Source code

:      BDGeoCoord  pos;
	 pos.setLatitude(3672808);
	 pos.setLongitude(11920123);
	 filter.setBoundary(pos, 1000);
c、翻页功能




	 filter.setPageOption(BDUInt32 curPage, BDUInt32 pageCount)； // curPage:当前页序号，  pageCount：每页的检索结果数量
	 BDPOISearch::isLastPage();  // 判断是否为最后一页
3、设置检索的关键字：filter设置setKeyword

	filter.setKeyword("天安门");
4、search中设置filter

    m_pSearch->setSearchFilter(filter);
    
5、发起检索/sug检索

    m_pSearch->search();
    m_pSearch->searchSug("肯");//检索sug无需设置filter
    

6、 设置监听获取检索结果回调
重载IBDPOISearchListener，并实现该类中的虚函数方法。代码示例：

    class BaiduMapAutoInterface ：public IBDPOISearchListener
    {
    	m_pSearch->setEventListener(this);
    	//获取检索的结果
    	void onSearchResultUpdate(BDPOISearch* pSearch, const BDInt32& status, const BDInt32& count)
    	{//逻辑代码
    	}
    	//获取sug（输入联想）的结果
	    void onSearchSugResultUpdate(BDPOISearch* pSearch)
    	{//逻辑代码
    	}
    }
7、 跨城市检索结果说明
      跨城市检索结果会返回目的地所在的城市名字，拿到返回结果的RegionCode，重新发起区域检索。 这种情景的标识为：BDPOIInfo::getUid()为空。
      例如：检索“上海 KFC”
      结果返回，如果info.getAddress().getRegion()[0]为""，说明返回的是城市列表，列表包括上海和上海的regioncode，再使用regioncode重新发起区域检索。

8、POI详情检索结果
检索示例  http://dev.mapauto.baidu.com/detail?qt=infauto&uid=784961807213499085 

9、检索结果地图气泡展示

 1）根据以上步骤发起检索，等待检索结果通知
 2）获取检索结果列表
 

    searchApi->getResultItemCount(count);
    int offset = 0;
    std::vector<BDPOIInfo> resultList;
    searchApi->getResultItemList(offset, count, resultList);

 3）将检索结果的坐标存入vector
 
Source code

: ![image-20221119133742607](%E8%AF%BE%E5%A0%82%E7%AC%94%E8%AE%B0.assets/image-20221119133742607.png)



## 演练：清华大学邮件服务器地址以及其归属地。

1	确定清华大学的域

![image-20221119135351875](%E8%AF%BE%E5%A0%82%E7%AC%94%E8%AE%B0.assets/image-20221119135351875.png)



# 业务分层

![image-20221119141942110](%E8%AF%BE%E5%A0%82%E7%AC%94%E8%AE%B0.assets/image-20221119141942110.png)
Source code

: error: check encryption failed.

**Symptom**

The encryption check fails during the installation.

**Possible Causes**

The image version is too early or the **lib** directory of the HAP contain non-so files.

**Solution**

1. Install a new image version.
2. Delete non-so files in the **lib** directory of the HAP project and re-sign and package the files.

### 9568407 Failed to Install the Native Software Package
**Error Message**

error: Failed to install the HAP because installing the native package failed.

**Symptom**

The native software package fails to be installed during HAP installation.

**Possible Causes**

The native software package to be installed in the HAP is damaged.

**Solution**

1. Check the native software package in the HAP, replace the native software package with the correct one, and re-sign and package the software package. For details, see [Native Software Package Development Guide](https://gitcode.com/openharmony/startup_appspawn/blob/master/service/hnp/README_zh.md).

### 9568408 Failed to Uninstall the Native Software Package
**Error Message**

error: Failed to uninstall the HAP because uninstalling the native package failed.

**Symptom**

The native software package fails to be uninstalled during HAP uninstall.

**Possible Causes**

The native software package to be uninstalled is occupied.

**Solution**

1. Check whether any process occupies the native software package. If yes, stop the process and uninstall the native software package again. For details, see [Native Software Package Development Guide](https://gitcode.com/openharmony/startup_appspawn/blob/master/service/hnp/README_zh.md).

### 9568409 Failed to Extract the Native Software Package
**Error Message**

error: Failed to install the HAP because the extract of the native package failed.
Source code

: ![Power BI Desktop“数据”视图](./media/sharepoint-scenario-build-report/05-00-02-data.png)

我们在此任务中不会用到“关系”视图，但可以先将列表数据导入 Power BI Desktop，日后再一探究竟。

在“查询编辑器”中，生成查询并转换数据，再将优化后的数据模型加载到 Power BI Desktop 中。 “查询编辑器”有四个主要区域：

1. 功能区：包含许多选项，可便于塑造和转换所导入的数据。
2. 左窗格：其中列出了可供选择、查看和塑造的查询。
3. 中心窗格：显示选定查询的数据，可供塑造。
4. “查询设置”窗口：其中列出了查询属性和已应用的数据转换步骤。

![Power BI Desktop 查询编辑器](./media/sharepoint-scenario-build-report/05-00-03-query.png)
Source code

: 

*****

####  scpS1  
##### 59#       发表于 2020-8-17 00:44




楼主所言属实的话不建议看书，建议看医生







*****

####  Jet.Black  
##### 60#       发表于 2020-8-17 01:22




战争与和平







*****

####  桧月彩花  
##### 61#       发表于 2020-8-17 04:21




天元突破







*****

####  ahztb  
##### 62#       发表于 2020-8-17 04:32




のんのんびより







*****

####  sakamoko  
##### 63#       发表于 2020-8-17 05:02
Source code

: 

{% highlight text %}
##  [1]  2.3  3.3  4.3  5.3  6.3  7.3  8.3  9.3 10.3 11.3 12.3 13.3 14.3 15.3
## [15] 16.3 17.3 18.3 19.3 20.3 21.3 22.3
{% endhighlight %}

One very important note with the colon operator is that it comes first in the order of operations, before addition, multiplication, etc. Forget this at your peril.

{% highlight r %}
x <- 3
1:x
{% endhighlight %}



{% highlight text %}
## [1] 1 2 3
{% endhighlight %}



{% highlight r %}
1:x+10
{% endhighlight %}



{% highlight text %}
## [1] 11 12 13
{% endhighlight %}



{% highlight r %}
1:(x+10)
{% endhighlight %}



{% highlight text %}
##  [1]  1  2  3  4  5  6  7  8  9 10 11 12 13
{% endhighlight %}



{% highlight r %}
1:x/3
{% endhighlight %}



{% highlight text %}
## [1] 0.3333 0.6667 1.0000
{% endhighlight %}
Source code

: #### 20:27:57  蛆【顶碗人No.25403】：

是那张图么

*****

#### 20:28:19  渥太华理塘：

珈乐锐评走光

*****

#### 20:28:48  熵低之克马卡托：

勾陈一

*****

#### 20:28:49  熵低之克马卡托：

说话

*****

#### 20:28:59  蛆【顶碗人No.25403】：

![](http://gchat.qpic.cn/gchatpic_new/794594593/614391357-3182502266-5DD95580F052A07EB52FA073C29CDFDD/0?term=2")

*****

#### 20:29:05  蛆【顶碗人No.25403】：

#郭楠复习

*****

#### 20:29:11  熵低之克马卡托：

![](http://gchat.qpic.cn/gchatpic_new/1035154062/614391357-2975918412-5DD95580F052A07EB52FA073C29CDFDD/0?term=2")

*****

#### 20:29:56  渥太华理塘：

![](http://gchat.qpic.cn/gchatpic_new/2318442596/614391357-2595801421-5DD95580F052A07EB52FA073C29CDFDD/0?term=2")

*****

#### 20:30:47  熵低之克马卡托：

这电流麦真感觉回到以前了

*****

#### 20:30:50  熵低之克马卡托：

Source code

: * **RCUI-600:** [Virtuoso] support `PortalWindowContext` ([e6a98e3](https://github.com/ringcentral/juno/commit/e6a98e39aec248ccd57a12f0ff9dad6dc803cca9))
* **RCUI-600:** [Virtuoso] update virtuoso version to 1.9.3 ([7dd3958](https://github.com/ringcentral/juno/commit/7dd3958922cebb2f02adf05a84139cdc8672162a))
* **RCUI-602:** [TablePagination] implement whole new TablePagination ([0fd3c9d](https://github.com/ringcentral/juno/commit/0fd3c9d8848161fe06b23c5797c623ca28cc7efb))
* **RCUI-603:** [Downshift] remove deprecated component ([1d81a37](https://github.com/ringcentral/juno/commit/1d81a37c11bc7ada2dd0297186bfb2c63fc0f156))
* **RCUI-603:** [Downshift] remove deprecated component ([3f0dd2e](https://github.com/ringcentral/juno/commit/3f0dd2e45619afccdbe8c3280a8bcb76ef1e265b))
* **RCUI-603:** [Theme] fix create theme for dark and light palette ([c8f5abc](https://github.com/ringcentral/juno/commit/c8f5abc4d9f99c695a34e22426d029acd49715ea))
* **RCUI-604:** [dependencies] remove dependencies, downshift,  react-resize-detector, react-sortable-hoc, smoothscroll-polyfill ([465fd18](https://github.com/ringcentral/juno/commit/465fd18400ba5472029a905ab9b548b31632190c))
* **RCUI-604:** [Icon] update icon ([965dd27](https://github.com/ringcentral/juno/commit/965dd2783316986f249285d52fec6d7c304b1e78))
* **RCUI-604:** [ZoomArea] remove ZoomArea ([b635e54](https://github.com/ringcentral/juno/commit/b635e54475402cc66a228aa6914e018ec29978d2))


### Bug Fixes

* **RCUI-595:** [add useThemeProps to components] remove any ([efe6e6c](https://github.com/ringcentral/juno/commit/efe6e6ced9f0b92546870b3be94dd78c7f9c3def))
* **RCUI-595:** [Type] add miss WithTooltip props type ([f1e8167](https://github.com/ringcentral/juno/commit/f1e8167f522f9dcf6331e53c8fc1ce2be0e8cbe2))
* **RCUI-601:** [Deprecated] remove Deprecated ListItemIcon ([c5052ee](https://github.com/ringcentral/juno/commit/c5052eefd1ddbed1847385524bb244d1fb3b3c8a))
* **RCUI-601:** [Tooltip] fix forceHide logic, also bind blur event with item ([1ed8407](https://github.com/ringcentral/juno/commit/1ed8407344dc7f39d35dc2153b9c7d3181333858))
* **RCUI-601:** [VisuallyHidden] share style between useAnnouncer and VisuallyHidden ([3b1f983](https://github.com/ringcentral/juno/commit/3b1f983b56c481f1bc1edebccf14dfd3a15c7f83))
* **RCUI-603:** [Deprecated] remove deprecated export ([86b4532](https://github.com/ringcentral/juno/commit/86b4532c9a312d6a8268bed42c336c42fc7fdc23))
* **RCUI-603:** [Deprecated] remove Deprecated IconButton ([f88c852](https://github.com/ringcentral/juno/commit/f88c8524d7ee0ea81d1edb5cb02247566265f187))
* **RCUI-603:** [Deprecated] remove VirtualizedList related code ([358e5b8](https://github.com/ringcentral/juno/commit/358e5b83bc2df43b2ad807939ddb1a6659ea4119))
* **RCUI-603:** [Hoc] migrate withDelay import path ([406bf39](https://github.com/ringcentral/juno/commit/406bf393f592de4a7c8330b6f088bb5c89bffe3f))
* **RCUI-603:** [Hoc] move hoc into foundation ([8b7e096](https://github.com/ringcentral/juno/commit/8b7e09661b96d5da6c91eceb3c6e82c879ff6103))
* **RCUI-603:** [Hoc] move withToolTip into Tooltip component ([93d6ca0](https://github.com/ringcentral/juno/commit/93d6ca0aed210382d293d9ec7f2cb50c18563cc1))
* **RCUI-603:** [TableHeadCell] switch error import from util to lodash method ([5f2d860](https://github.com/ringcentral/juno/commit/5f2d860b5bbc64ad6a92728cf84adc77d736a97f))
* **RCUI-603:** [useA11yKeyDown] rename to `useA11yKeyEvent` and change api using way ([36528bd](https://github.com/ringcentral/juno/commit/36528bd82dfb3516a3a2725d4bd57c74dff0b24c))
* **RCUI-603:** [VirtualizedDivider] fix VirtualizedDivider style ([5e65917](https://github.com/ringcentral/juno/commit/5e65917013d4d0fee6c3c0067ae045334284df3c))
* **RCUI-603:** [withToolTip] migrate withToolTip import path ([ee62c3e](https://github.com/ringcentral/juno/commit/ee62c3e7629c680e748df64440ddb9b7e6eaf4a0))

----------------------------------------

▸ Directions
Return all lines of the data in which the string "sign" appears.

▸ Solved problem
2. Delete non-so files in the **lib** directory of the HAP project and re-sign and package the files.
1. Check the native software package in the HAP, replace the native software package with the correct one, and re-sign and package the software package. For details, see [Native Software Package Development Guide](https://gitcode.com/openharmony/startup_appspawn/blob/master/service/hnp/README_zh.md).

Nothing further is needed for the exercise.